The advertisement explains: ‘Community Payback is a punishment that can be handed out by the courts. It is physical work, carried out by criminals in the community. Offenders have to wear bright orange jackets marked Community Payback, so you’ll see them paying back for their crimes. Members of the public can have their say on where offenders are working and the kind of work they are doing’. To witness an instance of Community Payback, as I recently did in a Greenwich council estate, is an alarming experience – a score of downcast black youth, being led by a similarly orangejacketed overseer, to pick up rubbish in an area where the council infrequently collect. The community, meanwhile, on this weekday morning, were conspicuous by their absence, meaning this was a display without an audience. This is a spectacular method of punishment, intended to be watched and, it would seem, enjoyed. The description in the ad’s small print combines some of the most salient features of Blairite discipline: the tabloid-courting methods of punishment, inching as close as possible to public humiliation while stopping short of outright violence. The combination of the focusgroup/Guardian Society supplement sound of ‘community’ and the macho ‘payback’ is especially telling. Note, too, that this is all about ‘choice’ and ‘empowerment’, in that the community is asked specifically to choose the punishment for the petty criminal. The ad offers few clues as to what this might entail, but the message is more important than the actual possibility that the victim of a burglary might ask orange-jacketed teenagers to weed their front gardens. Meanwhile, the dividing line between authoritarianism as design in-joke and as actual political practice has been definitively crossed.
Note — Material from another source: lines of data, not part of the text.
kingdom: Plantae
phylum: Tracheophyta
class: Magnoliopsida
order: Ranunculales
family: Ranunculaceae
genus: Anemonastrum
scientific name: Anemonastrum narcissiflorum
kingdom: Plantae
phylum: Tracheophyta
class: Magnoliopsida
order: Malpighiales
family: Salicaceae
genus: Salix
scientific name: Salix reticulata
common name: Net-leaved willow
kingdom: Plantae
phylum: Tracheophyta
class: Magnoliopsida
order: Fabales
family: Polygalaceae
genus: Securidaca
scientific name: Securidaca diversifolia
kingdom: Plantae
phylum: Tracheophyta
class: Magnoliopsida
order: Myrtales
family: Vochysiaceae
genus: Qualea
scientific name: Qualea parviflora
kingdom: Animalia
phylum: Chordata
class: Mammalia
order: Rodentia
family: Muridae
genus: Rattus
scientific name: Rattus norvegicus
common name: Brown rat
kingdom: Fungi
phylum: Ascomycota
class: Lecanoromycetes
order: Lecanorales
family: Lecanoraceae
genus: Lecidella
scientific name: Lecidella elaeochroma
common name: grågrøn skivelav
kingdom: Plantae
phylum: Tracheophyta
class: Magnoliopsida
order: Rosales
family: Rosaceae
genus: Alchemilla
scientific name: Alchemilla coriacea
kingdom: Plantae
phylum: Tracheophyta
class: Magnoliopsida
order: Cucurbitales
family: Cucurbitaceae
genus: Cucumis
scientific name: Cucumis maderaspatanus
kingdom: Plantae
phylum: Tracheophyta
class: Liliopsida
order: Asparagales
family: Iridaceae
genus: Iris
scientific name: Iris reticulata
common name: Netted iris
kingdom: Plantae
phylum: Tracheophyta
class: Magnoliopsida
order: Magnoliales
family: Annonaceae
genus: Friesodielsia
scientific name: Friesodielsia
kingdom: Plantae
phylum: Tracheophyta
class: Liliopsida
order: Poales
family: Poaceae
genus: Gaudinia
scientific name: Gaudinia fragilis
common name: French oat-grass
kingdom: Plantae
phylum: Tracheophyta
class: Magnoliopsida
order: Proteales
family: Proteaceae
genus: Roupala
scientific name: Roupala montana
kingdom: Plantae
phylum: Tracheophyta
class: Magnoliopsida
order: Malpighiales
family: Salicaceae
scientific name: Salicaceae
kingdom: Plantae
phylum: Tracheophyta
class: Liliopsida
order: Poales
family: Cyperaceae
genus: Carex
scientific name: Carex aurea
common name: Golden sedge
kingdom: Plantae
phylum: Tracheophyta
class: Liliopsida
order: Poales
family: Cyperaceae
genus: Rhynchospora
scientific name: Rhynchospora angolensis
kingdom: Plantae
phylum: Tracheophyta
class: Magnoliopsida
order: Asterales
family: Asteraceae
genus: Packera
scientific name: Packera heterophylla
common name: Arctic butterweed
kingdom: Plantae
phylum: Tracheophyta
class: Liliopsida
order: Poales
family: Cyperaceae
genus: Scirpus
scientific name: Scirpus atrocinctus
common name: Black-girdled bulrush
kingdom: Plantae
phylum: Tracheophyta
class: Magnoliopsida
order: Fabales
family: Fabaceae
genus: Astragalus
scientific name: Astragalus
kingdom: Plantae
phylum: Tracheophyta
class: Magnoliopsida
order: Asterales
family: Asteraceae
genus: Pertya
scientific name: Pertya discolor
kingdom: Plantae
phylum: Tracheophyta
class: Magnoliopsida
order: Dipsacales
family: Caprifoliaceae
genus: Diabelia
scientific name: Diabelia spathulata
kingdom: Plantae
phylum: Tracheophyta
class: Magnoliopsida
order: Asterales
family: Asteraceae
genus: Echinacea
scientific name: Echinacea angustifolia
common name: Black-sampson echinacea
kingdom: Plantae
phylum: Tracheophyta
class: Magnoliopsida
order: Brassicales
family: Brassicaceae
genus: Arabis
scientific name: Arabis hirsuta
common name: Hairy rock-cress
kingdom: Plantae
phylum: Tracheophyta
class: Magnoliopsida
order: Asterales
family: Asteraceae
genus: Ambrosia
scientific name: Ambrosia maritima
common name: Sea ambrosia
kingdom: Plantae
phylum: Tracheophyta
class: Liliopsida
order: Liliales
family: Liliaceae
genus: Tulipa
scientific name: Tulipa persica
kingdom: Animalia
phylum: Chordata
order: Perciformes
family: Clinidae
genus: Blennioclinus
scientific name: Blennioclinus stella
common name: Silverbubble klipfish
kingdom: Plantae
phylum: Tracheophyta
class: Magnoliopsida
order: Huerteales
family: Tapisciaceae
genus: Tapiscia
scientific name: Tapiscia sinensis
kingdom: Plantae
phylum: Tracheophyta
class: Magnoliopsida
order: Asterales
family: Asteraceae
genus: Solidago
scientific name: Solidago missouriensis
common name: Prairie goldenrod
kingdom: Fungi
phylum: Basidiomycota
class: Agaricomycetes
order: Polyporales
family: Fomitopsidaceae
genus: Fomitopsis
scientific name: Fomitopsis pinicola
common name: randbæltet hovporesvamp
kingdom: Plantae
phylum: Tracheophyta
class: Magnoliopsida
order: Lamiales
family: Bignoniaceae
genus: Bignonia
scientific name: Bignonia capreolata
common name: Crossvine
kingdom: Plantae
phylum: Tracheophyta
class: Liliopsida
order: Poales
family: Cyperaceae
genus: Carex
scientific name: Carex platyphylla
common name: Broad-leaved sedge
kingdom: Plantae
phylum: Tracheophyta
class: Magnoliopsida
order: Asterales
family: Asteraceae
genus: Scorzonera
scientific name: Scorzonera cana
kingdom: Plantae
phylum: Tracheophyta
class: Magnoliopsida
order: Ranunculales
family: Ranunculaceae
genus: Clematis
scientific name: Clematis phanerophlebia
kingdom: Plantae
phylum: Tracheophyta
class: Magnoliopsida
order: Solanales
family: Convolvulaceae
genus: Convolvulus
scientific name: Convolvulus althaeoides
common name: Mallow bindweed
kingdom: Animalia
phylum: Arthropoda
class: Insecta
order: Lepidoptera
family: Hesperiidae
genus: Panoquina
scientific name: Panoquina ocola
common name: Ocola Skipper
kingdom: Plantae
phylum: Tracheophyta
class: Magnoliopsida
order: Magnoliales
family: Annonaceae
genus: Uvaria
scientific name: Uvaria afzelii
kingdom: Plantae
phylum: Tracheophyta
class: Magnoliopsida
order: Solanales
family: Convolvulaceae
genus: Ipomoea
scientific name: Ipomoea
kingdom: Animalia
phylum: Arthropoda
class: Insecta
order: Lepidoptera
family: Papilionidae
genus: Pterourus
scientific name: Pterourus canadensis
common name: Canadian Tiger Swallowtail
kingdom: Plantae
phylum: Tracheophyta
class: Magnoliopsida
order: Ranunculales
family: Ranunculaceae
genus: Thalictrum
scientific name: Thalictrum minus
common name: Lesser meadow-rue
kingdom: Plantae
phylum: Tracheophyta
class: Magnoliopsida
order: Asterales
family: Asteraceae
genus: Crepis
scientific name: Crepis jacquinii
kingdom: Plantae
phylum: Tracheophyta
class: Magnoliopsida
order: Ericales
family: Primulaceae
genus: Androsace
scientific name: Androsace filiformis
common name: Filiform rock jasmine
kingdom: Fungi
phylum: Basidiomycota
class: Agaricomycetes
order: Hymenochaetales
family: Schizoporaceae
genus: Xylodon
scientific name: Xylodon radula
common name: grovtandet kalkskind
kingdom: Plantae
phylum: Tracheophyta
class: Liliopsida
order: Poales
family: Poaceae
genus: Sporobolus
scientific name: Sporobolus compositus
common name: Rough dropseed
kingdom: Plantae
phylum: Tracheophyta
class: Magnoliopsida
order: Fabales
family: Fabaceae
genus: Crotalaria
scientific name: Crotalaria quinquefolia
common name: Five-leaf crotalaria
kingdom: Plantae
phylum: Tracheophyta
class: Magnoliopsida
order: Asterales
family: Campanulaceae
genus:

Yet what made these posters and advertisements especially remarkable was that they coincided with one of the first instances of public protest after the financial crisis – the G20 protests on 1 April, in the City of London. In the months leading up to them, the police had promised violence, even to the extent of issuing a statement of unusual aggression, declaring themselves to be ‘up for it’. Meanwhile, new anti-terrorism laws made photographing policemen potentially illegal, if it could be proven that they were in the midst of an approximately anti-terrorist activity, or if the photographs could be useful for terrorists themselves. Within minutes of entering the space between the Bank of England and the Royal Exchange, it was obvious that the police – who had already made a return to aggressive policing, absent on the heavily attended Stop the War demonstrations of 2003–05, at the Gaza protests the previous winter – were intent on a riot, irrespective of whatever the protesters wanted. The ‘kettle’ in which the G20 protesters were enclosed became the site, later recorded on digital cameras and mobile phones, of women being hit for talking back, of climate camp protesters with their hands in the air being baton-charged, of police medics wielding truncheons, and most famously, of the manslaughter (at least) of a passer-by, Ian Tomlinson. In the aftermath of the police riot and the blizzard of false information on Tomlinson’s death, an anonymous Internet user produced a variant on the ‘Keep Calm’ poster, sadly photoshopped into a bus-stop billboard rather than replacing one of the actual posters: ‘Lash Out and Cover Up’. In the face of the consolatory aesthetics of austerity nostalgia and the use of a legislated memory of World War II as the public face of police brutality, an act of détournement seemed decidedly appropriate.